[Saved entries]
◇ ◇ ◇ ◇ ◇ ◇ ◇
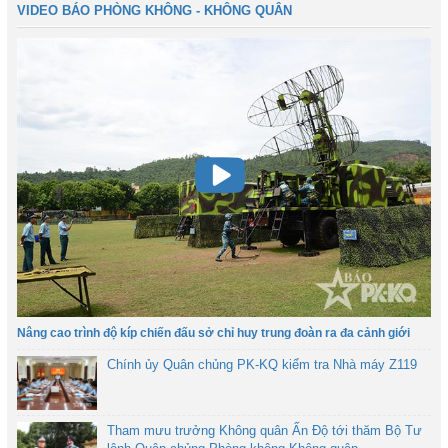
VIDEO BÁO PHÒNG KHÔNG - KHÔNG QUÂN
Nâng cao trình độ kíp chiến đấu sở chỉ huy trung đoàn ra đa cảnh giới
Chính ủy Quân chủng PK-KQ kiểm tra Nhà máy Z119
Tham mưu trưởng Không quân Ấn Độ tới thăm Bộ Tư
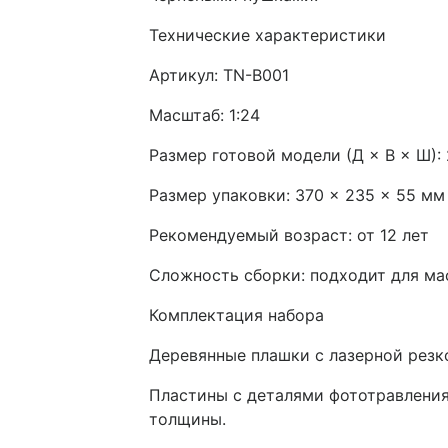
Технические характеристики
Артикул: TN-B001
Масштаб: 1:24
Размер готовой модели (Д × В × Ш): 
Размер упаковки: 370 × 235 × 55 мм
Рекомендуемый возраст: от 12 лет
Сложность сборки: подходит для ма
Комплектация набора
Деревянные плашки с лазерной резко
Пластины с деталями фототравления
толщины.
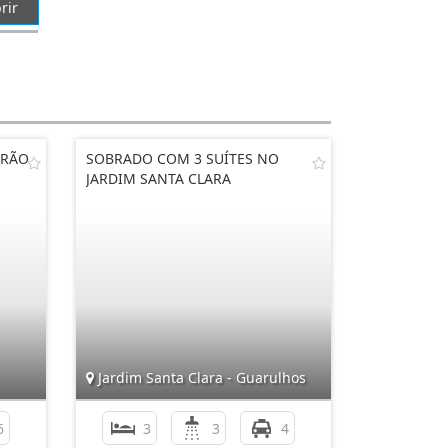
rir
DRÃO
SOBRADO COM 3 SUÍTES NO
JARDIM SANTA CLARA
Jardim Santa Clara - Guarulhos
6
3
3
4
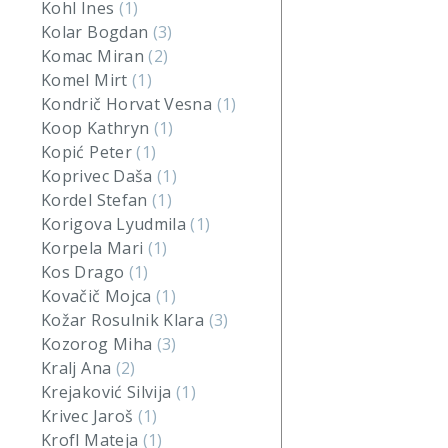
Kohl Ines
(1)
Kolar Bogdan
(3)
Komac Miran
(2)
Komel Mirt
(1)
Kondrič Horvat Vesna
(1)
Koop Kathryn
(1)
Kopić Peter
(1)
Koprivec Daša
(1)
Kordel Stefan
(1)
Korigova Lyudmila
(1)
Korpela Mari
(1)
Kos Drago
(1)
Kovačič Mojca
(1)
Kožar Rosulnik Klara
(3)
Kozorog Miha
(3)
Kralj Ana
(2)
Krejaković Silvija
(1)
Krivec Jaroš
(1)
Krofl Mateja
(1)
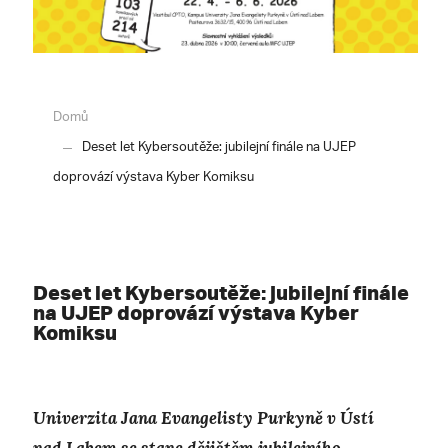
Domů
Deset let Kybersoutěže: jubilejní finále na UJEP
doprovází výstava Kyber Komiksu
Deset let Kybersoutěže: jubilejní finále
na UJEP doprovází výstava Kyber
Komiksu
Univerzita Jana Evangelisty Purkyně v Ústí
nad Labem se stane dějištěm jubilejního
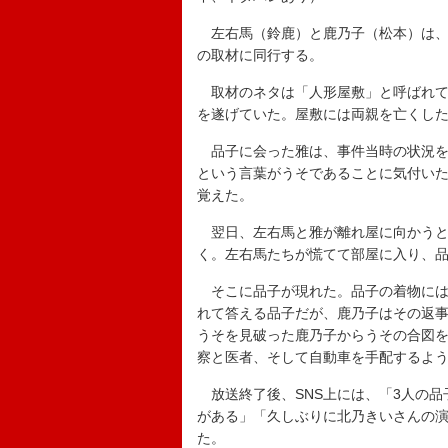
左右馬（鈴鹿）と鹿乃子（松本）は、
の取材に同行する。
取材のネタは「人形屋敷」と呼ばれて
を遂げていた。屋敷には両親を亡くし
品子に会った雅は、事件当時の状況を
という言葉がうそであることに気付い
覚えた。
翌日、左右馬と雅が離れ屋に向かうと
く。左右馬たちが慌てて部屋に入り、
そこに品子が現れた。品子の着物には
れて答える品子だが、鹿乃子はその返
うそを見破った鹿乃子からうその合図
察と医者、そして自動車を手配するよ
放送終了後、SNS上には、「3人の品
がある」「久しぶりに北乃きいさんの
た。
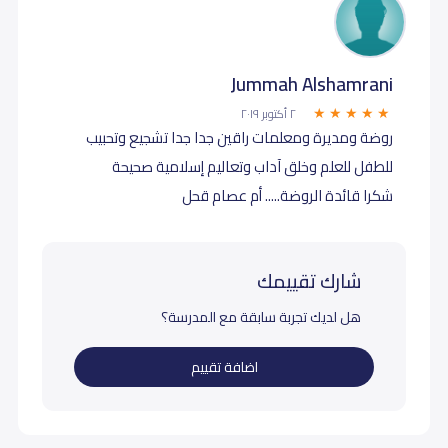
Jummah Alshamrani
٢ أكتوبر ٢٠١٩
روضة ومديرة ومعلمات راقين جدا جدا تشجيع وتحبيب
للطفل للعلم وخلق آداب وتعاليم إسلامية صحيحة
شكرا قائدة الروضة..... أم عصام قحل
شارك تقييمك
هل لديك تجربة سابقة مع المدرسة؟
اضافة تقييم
◇ ◇ ◇ ◇ ◇ ◇ ◇
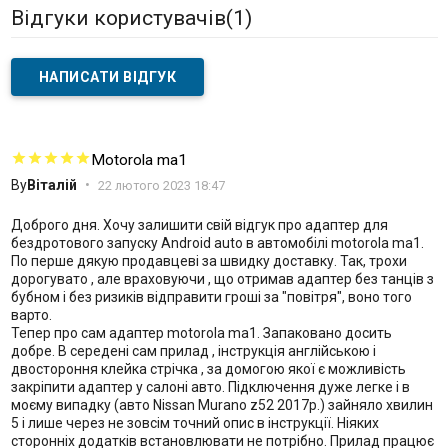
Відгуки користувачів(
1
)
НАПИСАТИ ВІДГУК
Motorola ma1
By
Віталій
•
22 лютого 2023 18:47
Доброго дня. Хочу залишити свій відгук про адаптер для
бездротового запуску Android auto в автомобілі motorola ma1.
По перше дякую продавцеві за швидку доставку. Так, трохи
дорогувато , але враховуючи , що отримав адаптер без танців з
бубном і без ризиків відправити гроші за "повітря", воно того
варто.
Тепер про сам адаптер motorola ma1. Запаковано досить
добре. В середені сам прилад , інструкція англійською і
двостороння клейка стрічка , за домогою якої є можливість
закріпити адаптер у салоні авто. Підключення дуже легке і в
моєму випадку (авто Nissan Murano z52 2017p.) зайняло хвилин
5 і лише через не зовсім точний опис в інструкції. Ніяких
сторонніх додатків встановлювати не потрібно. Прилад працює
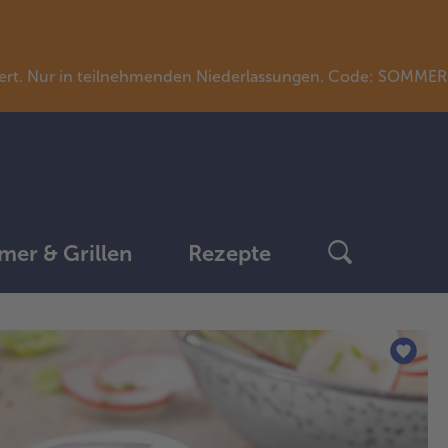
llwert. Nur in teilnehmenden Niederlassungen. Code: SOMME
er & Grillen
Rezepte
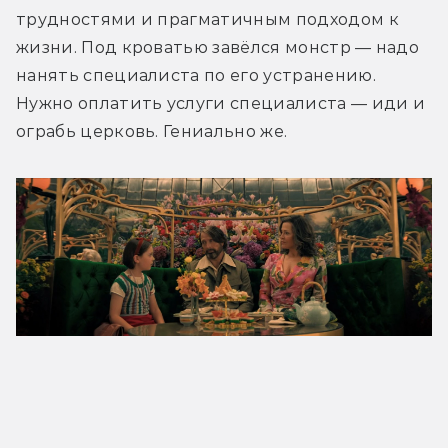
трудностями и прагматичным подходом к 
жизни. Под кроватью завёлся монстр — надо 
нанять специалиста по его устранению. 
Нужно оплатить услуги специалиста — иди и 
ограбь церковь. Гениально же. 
◇ ◇ ◇ ◇ ◇ ◇ ◇
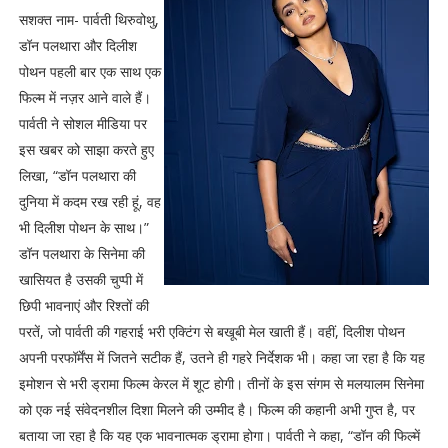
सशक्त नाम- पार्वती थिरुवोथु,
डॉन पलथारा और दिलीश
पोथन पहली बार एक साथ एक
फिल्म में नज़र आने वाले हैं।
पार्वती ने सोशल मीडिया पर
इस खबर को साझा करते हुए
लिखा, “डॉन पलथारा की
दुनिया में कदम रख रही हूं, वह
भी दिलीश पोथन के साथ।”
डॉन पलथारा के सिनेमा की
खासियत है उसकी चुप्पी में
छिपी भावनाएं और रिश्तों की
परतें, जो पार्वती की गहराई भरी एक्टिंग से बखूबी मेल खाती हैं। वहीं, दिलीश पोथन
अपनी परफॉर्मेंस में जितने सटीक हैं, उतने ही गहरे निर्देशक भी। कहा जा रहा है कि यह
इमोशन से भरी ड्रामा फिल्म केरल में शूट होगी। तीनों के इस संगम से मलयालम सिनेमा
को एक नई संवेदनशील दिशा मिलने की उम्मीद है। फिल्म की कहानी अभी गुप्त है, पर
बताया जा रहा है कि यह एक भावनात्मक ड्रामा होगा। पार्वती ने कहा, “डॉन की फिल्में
◇ ◇ ◇ ◇ ◇ ◇ ◇
Reproduce the data word for word, starting at the line that contains "सशक्त नाम- पार्वती" and ending after the line that contains "बताया जा रहा".

सशक्त नाम- पार्वती थिरुवोथु,
डॉन पलथारा और दिलीश
पोथन पहली बार एक साथ एक
फिल्म में नज़र आने वाले हैं।
पार्वती ने सोशल मीडिया पर
इस खबर को साझा करते हुए
लिखा, “डॉन पलथारा की
दुनिया में कदम रख रही हूं, वह
भी दिलीश पोथन के साथ।”
डॉन पलथारा के सिनेमा की
खासियत है उसकी चुप्पी में
छिपी भावनाएं और रिश्तों की
परतें, जो पार्वती की गहराई भरी एक्टिंग से बखूबी मेल खाती हैं। वहीं, दिलीश पोथन
अपनी परफॉर्मेंस में जितने सटीक हैं, उतने ही गहरे निर्देशक भी। कहा जा रहा है कि यह
इमोशन से भरी ड्रामा फिल्म केरल में शूट होगी। तीनों के इस संगम से मलयालम सिनेमा
को एक नई संवेदनशील दिशा मिलने की उम्मीद है। फिल्म की कहानी अभी गुप्त है, पर
बताया जा रहा है कि यह एक भावनात्मक ड्रामा होगा। पार्वती ने कहा, “डॉन की फिल्में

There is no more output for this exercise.